The Indian government will not only have to do something but also seen to be doing something effective which would constitute a befitting response. While a military response may well be seen as a knee-jerk reaction by the international community, India’s Pakistan policy makers are definitely faced with a test-by-fire kind of situation in the coming days. Whatever response the UPA government comes up with, the people’s anger would be hard to be ignored.
It will be an interesting exercise to deconstruct how and why the new year has begun on a disastrous note for Indo-Pak bilateral ties and who among the Pakistani establishment is responsible for triggering this avalanche that threatens to bury the peace process between South Asia’s nuclear armed neighbors.

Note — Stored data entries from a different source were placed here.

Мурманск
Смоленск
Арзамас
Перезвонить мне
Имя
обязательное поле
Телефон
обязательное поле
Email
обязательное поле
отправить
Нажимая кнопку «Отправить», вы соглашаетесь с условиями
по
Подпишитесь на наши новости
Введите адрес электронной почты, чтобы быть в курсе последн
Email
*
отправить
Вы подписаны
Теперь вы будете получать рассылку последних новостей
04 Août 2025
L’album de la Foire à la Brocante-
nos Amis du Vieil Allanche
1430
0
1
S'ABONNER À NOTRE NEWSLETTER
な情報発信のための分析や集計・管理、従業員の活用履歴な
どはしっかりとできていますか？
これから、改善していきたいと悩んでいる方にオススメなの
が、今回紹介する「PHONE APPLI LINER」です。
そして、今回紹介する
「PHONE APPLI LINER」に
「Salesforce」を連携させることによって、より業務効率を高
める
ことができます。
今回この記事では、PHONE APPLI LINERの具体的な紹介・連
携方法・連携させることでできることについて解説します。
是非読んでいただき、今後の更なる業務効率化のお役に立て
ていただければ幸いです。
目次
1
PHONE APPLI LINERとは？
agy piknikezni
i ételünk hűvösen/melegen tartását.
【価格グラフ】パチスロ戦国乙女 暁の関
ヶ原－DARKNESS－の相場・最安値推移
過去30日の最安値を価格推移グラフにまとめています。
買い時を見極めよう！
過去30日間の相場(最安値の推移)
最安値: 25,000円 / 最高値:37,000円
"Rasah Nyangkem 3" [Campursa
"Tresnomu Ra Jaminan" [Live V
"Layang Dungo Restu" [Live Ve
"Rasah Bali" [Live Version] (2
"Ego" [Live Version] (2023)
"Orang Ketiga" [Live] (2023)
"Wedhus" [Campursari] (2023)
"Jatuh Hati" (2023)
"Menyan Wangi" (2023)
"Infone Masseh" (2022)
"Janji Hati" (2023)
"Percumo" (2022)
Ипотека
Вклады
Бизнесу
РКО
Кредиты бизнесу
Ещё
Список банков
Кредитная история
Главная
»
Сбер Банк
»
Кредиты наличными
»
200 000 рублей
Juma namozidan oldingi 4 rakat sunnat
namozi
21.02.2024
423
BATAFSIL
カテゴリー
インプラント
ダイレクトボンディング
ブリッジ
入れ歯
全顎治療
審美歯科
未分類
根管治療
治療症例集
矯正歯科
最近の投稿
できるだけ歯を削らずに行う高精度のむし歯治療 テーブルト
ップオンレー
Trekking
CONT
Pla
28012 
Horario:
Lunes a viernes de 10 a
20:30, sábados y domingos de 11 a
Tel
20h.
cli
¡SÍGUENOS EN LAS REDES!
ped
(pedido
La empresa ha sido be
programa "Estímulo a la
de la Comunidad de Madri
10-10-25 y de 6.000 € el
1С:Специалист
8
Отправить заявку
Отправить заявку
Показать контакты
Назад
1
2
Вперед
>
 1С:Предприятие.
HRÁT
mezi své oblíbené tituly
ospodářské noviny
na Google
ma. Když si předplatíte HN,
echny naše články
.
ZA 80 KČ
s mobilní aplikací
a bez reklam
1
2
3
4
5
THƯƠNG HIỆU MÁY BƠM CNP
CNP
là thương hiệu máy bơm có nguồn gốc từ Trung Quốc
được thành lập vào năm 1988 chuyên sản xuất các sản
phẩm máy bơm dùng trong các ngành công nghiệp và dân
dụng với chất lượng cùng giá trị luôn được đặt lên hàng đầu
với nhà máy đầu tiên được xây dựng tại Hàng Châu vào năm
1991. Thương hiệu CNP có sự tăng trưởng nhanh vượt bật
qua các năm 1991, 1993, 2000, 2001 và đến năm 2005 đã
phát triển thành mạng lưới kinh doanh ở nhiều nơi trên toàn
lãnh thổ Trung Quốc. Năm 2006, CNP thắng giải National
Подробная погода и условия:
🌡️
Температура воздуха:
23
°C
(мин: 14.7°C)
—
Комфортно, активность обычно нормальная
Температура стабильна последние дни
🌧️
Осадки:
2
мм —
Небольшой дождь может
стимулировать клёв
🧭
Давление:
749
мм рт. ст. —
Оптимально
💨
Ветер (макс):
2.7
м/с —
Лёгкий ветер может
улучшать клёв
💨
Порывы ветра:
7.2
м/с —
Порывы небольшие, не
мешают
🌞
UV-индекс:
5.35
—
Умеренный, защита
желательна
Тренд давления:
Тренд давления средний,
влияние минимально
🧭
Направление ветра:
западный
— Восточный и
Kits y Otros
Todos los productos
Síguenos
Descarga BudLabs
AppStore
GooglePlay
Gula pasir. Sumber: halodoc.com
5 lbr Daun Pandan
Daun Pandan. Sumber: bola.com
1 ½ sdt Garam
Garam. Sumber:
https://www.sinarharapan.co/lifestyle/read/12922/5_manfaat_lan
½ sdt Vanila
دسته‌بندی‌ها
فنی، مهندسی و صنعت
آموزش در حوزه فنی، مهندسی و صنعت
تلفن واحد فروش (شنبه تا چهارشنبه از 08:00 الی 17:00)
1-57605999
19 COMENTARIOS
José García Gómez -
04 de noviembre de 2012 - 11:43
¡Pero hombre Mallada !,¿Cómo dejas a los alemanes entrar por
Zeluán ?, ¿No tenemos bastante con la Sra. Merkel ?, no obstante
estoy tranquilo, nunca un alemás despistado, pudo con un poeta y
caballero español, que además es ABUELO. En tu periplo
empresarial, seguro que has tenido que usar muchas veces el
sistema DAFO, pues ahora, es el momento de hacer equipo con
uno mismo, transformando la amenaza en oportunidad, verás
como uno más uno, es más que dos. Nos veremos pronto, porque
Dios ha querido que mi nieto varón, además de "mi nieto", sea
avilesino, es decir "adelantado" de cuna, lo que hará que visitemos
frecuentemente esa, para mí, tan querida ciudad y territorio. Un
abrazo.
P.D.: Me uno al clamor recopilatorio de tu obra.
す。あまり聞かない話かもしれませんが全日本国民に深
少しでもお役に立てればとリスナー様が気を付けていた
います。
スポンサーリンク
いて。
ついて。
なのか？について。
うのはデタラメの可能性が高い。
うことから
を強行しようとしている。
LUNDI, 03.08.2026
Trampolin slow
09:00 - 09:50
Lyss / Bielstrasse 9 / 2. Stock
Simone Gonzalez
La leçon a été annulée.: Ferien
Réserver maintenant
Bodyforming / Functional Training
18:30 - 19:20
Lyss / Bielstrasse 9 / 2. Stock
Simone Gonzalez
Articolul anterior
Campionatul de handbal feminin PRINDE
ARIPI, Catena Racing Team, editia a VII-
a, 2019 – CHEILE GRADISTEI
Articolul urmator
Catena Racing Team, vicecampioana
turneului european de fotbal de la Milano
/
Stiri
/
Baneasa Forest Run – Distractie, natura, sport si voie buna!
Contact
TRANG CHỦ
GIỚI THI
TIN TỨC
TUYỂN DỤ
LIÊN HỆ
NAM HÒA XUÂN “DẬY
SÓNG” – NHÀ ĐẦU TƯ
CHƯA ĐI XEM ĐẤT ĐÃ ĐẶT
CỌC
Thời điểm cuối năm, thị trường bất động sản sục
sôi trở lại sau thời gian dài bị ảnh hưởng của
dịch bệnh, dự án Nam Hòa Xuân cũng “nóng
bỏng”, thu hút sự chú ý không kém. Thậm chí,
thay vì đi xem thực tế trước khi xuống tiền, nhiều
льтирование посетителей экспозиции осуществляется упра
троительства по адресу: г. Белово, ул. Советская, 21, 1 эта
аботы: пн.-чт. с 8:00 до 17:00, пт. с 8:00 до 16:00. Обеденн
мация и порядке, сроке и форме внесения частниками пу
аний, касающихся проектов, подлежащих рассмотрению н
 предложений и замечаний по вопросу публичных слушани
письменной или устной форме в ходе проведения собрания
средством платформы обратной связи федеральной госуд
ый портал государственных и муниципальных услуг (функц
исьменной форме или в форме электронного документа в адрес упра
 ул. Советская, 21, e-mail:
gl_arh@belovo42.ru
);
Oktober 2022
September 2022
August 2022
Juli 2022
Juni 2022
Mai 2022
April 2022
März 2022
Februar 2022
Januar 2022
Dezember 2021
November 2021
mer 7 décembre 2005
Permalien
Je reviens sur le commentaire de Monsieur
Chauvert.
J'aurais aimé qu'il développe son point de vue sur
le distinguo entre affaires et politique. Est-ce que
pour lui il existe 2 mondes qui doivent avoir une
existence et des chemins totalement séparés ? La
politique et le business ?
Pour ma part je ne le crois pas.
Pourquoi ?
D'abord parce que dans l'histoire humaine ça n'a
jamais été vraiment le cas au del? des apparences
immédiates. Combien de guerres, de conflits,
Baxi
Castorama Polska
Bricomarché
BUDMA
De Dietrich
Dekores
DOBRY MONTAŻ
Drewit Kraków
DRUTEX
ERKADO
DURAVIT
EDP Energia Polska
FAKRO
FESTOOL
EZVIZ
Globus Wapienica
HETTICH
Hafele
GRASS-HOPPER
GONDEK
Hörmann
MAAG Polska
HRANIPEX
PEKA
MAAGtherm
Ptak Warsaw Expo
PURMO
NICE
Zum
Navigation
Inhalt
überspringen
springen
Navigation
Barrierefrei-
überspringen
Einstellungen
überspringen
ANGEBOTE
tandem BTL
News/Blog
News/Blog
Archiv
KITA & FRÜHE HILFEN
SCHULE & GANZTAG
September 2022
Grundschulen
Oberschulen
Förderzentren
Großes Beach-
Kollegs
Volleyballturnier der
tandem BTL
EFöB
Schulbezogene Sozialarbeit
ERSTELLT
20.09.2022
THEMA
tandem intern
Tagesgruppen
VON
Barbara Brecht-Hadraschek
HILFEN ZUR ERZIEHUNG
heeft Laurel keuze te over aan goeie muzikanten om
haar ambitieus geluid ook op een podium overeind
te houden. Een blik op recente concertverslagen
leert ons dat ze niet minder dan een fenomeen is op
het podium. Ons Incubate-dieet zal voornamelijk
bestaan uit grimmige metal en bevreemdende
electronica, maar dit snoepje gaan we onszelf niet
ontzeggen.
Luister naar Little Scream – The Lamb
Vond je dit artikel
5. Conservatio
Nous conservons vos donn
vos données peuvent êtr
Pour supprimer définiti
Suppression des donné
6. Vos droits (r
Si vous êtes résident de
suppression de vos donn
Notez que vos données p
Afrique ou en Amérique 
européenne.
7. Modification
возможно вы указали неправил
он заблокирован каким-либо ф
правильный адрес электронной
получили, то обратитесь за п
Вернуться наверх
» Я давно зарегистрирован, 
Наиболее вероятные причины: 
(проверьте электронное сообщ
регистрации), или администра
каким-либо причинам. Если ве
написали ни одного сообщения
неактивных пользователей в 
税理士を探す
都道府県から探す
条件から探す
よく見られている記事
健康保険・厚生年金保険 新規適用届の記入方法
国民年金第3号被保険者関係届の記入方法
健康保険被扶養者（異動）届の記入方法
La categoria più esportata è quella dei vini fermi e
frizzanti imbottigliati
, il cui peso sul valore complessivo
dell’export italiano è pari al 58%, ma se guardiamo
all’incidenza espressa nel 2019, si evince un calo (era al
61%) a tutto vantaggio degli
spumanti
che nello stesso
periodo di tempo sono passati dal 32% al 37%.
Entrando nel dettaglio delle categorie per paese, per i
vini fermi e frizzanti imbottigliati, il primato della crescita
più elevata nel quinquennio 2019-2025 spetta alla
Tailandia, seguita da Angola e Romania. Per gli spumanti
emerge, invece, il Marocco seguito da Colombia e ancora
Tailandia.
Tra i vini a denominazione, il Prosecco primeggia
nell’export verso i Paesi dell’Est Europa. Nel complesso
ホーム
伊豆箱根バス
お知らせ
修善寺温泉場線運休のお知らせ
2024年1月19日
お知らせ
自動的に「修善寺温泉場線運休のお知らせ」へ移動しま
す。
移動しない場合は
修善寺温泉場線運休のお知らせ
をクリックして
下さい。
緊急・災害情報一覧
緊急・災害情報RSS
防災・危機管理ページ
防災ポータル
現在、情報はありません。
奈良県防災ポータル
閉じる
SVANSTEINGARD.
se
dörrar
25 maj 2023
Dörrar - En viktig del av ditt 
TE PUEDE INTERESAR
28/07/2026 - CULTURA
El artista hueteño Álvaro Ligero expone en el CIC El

Pakistan’s response has added fuel to the fire as far as the Indians are concerned. Islamabad has accused New Delhi of distorting the facts and offered a third-party mediation or the United Nations-led inquiry into the incident, though the Indian stand has consistently been opposed to such formulations and arrangements. India has promptly rejected the Pakistani suggestion and union finance minister P Chidambaram has announced it publicly.
The damages are quite clear as of now. It would be difficult for the United Progressive Alliance (UPA) government of Prime Minister Manmohan Singh government to pretend that it is business as usual. Pakistan can de-escalate the situation by apologizing for the incident and assuring that such an unacceptable conduct will not be repeated again. However, Chidambaram, union home minister Sushil Kumar Shinde and National Security Advisor Shivshankar Menon have given enough indications that there is going to be no drastic rethink in India’s Pakistan policy.
The LoC is simmering and there is nothing to suggest that Pakistan is in a reconciliatory mood. In New Delhi, the over-riding feeling is that to expect the Pakistanis to display mature diplomacy at this juncture would not be any different from hoping that snowflakes can survive in an oven.